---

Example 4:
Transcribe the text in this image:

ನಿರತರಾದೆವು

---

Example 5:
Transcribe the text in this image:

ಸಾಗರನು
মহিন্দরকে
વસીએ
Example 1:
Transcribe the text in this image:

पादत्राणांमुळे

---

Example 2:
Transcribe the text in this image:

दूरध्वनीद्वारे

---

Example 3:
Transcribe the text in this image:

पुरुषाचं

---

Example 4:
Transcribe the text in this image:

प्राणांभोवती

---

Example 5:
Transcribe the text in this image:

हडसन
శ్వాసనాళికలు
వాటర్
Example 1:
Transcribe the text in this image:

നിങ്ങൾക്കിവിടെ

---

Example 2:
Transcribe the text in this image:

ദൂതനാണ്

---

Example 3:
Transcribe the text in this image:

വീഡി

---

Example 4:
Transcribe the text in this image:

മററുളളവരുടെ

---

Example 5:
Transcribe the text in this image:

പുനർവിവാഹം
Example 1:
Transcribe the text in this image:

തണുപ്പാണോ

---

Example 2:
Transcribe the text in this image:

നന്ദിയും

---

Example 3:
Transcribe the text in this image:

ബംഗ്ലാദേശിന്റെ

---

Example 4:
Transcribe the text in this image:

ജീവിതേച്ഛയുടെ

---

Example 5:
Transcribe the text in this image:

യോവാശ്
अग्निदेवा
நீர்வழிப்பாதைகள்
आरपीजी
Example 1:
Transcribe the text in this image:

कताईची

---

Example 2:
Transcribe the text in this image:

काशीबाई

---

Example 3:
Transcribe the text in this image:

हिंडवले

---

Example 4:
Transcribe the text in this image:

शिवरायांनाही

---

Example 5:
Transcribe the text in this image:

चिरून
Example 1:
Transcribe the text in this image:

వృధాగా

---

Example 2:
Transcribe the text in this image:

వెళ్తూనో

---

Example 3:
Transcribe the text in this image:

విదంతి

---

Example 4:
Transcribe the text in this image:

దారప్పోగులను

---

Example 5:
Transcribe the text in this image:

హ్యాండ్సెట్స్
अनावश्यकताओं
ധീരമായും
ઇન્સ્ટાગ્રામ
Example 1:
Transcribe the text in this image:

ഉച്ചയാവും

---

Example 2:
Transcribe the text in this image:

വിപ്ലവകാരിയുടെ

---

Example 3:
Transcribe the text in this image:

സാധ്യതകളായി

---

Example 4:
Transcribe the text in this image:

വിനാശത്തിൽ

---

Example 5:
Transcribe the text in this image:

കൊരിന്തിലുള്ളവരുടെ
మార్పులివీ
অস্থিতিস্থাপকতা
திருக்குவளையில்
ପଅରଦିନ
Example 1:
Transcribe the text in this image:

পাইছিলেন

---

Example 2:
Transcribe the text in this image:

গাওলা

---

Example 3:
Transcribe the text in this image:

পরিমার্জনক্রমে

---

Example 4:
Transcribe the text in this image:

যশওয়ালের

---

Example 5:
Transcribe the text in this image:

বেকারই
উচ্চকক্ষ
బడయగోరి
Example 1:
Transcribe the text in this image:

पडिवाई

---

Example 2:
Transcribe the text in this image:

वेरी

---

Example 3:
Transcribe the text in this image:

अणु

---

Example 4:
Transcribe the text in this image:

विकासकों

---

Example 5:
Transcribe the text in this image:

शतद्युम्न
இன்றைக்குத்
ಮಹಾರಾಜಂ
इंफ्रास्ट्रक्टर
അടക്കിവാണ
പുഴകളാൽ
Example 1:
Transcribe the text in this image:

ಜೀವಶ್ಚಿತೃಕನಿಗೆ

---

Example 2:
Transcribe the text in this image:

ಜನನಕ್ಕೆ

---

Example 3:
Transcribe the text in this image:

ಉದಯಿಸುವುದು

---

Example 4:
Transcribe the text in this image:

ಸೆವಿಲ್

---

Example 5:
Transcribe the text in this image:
# # #
TRY IT:
Retype the whole of the material word for word.

WRITTEN ANSWER:
---

Example 4:
Transcribe the text in this image:

ನಿರತರಾದೆವು

---

Example 5:
Transcribe the text in this image:

ಸಾಗರನು
মহিন্দরকে
વસીએ
Example 1:
Transcribe the text in this image:

पादत्राणांमुळे

---

Example 2:
Transcribe the text in this image:

दूरध्वनीद्वारे

---

Example 3:
Transcribe the text in this image:

पुरुषाचं

---

Example 4:
Transcribe the text in this image:

प्राणांभोवती

---

Example 5:
Transcribe the text in this image:

हडसन
శ్వాసనాళికలు
వాటర్
Example 1:
Transcribe the text in this image:

നിങ്ങൾക്കിവിടെ

---

Example 2:
Transcribe the text in this image:

ദൂതനാണ്

---

Example 3:
Transcribe the text in this image:

വീഡി

---

Example 4:
Transcribe the text in this image:

മററുളളവരുടെ

---

Example 5:
Transcribe the text in this image:

പുനർവിവാഹം
Example 1:
Transcribe the text in this image:

തണുപ്പാണോ

---

Example 2:
Transcribe the text in this image:

നന്ദിയും

---

Example 3:
Transcribe the text in this image:

ബംഗ്ലാദേശിന്റെ

---

Example 4:
Transcribe the text in this image:

ജീവിതേച്ഛയുടെ

---

Example 5:
Transcribe the text in this image:

യോവാശ്
अग्निदेवा
நீர்வழிப்பாதைகள்
आरपीजी
Example 1:
Transcribe the text in this image:

कताईची

---

Example 2:
Transcribe the text in this image:

काशीबाई

---

Example 3:
Transcribe the text in this image:

हिंडवले

---

Example 4:
Transcribe the text in this image:

शिवरायांनाही

---

Example 5:
Transcribe the text in this image:

चिरून
Example 1:
Transcribe the text in this image:

వృధాగా

---

Example 2:
Transcribe the text in this image:

వెళ్తూనో

---

Example 3:
Transcribe the text in this image:

విదంతి

---

Example 4:
Transcribe the text in this image:

దారప్పోగులను

---

Example 5:
Transcribe the text in this image:

హ్యాండ్సెట్స్
अनावश्यकताओं
ധീരമായും
ઇન્સ્ટાગ્રામ
Example 1:
Transcribe the text in this image:

ഉച്ചയാവും

---

Example 2:
Transcribe the text in this image:

വിപ്ലവകാരിയുടെ

---

Example 3:
Transcribe the text in this image:

സാധ്യതകളായി

---

Example 4:
Transcribe the text in this image:

വിനാശത്തിൽ

---

Example 5:
Transcribe the text in this image:

കൊരിന്തിലുള്ളവരുടെ
మార్పులివీ
অস্থিতিস্থাপকতা
திருக்குவளையில்
ପଅରଦିନ
Example 1:
Transcribe the text in this image:

পাইছিলেন

---

Example 2:
Transcribe the text in this image:

গাওলা

---

Example 3:
Transcribe the text in this image:

পরিমার্জনক্রমে

---

Example 4:
Transcribe the text in this image:

যশওয়ালের

---

Example 5:
Transcribe the text in this image:

বেকারই
উচ্চকক্ষ
బడయగోరి
Example 1:
Transcribe the text in this image:

पडिवाई

---

Example 2:
Transcribe the text in this image:

वेरी

---

Example 3:
Transcribe the text in this image:

अणु

---

Example 4:
Transcribe the text in this image:

विकासकों

---

Example 5:
Transcribe the text in this image:

शतद्युम्न
இன்றைக்குத்
ಮಹಾರಾಜಂ
इंफ्रास्ट्रक्टर
അടക്കിവാണ
പുഴകളാൽ
Example 1:
Transcribe the text in this image:

ಜೀವಶ್ಚಿತೃಕನಿಗೆ

---

Example 2:
Transcribe the text in this image:

ಜನನಕ್ಕೆ

---

Example 3:
Transcribe the text in this image:

ಉದಯಿಸುವುದು

---

Example 4:
Transcribe the text in this image:

ಸೆವಿಲ್

---

Example 5:
Transcribe the text in this image:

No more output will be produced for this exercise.